Under the hypothesis of SARS-CoV-2 co-circulation along with other RVs, variables associated with the virologic diagnosis (SARS-CoV-2 vs other viruses) among positive PCR were as follows (Table 2): male gender (aOR, 1.64; 95% CI, 1.10–1.44; p = 0.015), absence of chronic lung disease (0.40, 0.25–0.64, <0.001), age (0.80 per 10 years, 0.72–0.89, <0.001), presence of fever (3.27, 2.17–4.94, <0.001) and absence of expectorations (0.13, 0.07–0.26, <0.001). A clinical score based on this multivariate analysis was computed using integer coefficients based on OR logarithms (Supplementary Table S2), ranging from -6 to +5. Under the baseline scenario conditions, corresponding to the overall period of the study with a prevalence of 43% of positive PCR and a distribution of 56% and 44% of SARS-CoV-2 and non-SARS-CoV-2 viruses, respectively, among positive PCR, our score has an AUC of 0.81 (95% CI 0.77–0.85; Supplementary Figure S1). Furthermore, when using a score greater than 1 to predict SARS-CoV-2 among all viral infections, we observed a sensitivity and a specificity of 83% and 65%, respectively. To note, with a score greater than or equal to 1, the sensitivity and specificity were at 91% and 52%, respectively.

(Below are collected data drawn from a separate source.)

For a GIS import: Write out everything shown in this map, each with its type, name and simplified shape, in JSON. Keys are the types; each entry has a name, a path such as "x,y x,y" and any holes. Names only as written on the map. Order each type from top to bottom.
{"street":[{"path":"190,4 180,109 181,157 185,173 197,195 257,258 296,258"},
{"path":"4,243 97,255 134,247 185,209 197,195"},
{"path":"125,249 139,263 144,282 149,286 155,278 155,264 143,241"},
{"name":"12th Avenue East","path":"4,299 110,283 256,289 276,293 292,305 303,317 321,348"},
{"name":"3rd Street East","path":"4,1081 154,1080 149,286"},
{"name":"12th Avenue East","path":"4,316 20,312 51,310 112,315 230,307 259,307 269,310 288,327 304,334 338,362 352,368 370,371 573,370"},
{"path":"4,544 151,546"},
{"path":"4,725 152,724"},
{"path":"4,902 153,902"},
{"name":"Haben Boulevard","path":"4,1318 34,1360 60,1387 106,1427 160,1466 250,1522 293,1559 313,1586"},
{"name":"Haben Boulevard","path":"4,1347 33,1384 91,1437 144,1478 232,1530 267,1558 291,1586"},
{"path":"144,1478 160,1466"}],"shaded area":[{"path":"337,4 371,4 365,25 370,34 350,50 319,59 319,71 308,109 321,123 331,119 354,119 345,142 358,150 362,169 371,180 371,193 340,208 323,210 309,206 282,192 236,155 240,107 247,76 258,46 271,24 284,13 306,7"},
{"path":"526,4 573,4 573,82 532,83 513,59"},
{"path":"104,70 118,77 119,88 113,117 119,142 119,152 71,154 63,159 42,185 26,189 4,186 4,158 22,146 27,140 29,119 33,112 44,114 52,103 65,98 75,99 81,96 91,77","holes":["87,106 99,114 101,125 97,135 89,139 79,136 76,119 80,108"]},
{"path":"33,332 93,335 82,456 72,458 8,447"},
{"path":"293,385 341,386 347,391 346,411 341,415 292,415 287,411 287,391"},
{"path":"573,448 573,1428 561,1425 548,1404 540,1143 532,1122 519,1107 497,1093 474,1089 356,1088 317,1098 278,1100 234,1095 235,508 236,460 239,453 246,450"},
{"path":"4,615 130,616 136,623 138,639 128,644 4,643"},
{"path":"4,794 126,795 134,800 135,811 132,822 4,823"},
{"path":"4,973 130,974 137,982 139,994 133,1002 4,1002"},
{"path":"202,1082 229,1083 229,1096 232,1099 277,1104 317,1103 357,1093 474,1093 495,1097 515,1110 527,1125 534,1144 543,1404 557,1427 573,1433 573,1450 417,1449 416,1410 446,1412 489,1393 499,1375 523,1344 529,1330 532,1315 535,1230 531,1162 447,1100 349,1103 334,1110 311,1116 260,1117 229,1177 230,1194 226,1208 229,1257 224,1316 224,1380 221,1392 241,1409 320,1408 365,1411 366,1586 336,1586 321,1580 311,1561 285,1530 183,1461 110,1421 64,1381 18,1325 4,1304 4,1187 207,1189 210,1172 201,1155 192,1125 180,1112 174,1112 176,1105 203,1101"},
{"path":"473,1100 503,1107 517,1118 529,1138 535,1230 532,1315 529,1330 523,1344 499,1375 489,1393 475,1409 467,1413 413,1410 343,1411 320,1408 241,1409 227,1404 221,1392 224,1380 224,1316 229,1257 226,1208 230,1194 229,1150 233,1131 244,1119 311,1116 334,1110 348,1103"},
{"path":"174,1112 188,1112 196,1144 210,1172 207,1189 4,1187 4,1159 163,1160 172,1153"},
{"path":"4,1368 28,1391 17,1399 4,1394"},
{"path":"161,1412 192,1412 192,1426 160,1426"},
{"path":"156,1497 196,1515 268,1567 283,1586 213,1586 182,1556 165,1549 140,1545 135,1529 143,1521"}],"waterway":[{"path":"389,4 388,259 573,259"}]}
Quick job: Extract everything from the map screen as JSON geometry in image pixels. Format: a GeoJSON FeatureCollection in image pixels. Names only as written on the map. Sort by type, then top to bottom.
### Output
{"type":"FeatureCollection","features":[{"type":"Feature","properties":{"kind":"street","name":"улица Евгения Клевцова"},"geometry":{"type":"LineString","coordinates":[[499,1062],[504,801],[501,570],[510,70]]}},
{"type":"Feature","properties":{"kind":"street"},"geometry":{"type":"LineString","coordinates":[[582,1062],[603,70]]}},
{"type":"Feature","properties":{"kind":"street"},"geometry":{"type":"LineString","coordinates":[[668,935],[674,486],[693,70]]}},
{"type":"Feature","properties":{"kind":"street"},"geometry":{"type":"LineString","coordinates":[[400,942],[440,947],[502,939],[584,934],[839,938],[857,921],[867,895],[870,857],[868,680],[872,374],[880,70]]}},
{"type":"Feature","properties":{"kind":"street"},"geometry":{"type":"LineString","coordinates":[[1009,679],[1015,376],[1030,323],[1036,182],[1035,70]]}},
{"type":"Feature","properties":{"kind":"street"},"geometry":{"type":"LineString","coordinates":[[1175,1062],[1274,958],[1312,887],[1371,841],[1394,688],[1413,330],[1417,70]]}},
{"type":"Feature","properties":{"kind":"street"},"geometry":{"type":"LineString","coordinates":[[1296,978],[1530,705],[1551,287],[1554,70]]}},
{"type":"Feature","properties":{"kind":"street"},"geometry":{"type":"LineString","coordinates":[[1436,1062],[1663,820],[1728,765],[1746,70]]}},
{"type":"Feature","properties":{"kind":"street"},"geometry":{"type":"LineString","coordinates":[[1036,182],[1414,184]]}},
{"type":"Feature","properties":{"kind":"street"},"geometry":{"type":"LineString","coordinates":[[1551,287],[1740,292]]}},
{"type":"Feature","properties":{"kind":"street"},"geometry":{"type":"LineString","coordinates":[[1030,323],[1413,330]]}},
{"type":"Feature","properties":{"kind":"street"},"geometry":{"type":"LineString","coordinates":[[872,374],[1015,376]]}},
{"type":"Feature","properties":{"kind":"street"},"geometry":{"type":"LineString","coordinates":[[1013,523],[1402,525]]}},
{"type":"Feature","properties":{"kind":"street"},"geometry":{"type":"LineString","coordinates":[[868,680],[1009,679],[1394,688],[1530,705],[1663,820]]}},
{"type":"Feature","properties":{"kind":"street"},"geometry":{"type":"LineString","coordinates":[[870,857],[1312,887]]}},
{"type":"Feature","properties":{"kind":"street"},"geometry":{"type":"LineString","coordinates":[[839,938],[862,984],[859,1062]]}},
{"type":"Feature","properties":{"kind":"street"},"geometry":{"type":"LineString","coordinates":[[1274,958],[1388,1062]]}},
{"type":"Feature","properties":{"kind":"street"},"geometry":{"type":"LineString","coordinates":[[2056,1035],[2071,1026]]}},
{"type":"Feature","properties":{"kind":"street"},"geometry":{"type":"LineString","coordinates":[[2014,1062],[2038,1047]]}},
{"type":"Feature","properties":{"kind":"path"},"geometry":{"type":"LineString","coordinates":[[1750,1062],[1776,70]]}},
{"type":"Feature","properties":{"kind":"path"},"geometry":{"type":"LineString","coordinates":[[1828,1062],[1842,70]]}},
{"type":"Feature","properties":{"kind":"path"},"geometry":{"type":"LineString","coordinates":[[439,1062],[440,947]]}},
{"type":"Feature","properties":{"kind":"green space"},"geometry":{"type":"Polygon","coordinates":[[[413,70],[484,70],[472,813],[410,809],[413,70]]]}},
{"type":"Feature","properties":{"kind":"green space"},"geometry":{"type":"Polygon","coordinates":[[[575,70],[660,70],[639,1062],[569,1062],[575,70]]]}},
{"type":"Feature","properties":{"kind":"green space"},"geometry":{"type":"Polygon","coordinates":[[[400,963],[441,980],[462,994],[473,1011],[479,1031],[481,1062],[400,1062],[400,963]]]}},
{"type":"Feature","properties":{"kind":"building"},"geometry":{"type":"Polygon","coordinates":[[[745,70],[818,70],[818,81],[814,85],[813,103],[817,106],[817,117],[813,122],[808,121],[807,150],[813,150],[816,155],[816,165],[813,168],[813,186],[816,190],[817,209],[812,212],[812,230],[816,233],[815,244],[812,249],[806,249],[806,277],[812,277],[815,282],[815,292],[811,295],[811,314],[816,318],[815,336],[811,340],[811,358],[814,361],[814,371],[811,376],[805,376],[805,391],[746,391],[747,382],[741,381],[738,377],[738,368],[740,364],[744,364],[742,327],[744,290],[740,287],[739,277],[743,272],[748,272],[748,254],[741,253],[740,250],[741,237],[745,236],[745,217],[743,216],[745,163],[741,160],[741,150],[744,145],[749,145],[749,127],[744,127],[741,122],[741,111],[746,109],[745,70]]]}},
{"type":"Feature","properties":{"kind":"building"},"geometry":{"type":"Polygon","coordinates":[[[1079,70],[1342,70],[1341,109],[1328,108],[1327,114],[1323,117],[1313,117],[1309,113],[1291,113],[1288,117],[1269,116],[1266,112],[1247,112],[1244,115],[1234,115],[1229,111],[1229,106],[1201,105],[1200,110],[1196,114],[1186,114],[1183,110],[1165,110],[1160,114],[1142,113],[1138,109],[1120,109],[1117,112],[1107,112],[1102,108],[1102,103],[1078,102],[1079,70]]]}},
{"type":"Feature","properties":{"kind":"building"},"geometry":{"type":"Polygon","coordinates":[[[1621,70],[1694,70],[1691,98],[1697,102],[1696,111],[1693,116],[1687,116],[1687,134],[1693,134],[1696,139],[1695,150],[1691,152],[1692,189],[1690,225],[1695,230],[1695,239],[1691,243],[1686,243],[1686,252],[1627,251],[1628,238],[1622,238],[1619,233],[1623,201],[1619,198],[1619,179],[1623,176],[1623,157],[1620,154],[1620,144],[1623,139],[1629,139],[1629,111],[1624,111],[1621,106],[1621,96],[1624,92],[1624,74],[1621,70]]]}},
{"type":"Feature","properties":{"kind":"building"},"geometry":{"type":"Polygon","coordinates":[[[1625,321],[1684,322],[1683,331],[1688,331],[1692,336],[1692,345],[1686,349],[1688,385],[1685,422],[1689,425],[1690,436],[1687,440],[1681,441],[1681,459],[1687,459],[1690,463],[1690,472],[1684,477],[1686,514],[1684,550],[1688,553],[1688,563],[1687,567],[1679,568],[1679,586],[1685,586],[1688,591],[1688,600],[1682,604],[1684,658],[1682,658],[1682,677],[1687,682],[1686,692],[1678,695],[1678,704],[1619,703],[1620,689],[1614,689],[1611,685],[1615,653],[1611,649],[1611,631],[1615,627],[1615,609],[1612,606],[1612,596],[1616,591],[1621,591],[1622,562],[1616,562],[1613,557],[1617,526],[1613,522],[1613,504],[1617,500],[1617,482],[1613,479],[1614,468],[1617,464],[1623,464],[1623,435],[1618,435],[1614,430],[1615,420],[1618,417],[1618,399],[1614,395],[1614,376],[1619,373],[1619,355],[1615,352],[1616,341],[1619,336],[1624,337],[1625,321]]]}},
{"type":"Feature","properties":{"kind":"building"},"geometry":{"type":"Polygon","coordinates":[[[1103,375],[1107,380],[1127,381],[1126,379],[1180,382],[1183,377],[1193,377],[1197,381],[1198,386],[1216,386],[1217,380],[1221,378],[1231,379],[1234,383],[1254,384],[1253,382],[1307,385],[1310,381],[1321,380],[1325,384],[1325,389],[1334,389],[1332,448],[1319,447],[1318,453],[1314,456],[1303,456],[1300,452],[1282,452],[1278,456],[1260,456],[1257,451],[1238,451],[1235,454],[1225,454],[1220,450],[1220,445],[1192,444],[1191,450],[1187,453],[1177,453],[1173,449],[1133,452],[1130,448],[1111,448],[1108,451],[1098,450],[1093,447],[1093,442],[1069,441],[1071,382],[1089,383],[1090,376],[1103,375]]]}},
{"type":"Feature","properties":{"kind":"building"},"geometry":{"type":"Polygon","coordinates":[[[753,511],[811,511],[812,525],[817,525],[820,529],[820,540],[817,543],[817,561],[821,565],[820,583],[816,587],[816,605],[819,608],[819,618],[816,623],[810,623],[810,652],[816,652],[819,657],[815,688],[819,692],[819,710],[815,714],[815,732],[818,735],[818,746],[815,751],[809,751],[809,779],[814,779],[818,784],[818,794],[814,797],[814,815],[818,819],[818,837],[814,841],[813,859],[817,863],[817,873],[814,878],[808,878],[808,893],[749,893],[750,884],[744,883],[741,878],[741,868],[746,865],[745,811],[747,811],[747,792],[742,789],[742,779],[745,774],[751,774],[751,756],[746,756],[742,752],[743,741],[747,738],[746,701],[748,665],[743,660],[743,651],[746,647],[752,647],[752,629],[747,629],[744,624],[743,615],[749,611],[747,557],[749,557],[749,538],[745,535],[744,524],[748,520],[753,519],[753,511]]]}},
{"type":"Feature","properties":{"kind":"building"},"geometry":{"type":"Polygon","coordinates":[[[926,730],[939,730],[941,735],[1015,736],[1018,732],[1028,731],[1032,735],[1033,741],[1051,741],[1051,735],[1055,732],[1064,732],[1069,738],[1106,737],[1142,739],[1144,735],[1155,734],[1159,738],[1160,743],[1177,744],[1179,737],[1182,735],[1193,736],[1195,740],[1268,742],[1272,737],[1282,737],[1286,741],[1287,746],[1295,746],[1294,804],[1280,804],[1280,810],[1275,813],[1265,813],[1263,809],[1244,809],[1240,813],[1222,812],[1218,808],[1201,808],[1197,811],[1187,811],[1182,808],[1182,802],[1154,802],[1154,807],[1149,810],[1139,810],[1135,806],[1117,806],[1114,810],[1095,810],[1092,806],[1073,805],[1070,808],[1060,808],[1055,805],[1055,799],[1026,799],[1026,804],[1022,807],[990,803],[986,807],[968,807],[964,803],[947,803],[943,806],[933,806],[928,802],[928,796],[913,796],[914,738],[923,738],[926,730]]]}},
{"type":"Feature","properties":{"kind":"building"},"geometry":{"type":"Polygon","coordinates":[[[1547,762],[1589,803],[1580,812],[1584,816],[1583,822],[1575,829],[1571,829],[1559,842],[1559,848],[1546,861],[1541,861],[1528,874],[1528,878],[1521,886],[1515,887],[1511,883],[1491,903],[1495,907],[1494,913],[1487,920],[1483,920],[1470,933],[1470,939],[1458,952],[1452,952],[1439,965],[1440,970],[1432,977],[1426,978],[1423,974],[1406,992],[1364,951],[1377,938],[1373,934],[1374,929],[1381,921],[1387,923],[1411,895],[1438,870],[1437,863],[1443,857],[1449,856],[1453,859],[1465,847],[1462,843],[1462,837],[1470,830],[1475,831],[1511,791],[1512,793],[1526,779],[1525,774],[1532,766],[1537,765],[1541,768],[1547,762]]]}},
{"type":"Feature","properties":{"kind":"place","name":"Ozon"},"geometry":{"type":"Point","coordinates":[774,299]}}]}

To test the robustness of our observations in case of variable prevalence of SARS-CoV-2 among all RVs, two other scenarios were added, assuming the same global positivity rate of 43% with a dominant or a limited SARS-CoV-2 distribution circulation among positive PCR at 75% and 25%, respectively. The following factors were associated with COVID-19 diagnosis in all scenarios: younger age, male gender, fever, myalgia, dyspnea, absence of expectoration and absence of chronic lung disease (Cf. Supplementary Table S1). The positive predictive value (PPV) and the negative predictive value (NPV) with a score greater than one were at 75 and 76% with the viral distribution observed in our study, respectively. Under the dominant and the limited SARS-CoV-2 distribution scenarios (i.e. 75% and 25% probability of SARS-CoV-2 among positive patients), the PPVs were at 92% and 57%, respectively, and the NPVs were at 45 and 88%, respectively.